S. : D’aucuns disent qu’il (Moumouni Zongo) avait les habits déchirés après son interpellation, ce qui confirmerait qu’il aurait été battu. Que répondez-vous ?
C. J. B. S. : Il avait les habits déchirés, parce que quand les sapeurs-pompiers sont arrivés, étant donné qu’il éprouvait des difficultés à respirer, ils ont dû déchirer ses habits pour faciliter le travail, sinon en aucun moment, un gendarme n’a porté des coups sur feu Moumouni Zongo. Je voudrais encore traduire notre empathie pour ce qui est arrivé et vraiment demander à la famille et à la population de jouer la carte de l’apaisement. Car si un gendarme avait une quelconque part de responsabilité, je pense qu’il recevrait la sanction à la hauteur de son acte ; parce qu’il y a des faits passés dont il faut tirer les conséquences et en faire une leçon, donc dans cette affaire, nous n’avons rien à cacher.
S. : Le sieur Moumouni Zongo est-il connu des forces de l’ordre ou est-ce la première fois qu’il est mêlé à une telle affaire ?

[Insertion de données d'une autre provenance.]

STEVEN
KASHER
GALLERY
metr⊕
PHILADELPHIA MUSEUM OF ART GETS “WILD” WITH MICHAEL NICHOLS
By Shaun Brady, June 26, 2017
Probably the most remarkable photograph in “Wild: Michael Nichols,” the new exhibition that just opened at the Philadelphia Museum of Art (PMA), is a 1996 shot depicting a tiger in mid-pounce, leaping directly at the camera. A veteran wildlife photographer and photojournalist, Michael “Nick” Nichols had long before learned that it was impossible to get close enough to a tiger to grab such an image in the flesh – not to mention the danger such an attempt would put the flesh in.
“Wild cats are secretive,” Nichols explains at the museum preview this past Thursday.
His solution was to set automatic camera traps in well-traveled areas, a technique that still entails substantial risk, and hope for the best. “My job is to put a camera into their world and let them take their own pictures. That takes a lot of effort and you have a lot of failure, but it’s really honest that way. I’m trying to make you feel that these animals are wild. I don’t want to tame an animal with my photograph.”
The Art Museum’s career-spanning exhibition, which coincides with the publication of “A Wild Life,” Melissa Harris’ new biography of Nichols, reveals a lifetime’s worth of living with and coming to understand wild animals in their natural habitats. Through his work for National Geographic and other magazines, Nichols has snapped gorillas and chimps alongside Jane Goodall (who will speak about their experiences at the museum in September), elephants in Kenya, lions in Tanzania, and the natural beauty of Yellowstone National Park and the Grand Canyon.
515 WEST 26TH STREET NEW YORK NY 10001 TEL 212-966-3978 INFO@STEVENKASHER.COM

C. J. B. S. : Il est bien connu de la gendarmerie. Parmi les quatre, il y a un qui venait de sortir de prison pour les mêmes raisons de consommation de drogue.
S. : Avez-vous d’autres canaux de communication, en dehors de la presse qui contribuerait à apaiser la situation ?
C. J. B. S. : Oui, il y a des personnes civiles, des autorités qui ont parlé à la famille, afin d’apaiser les esprits. En plus, la mairie centrale et celle de Sig-Noghin ont pris contact avec les populations et la famille endeuillée pour essayer de calmer la situation. Sinon, nous regrettons sincèrement ce qui est arrivé. Nous sommes tous humains et c’est très douloureux de perdre un être cher, brusquement.
Au nom de la gendarmerie, je présente à la famille éplorée, nos sincères condoléances et encore, leur demander de jouer à fond la carte de l’apaisement.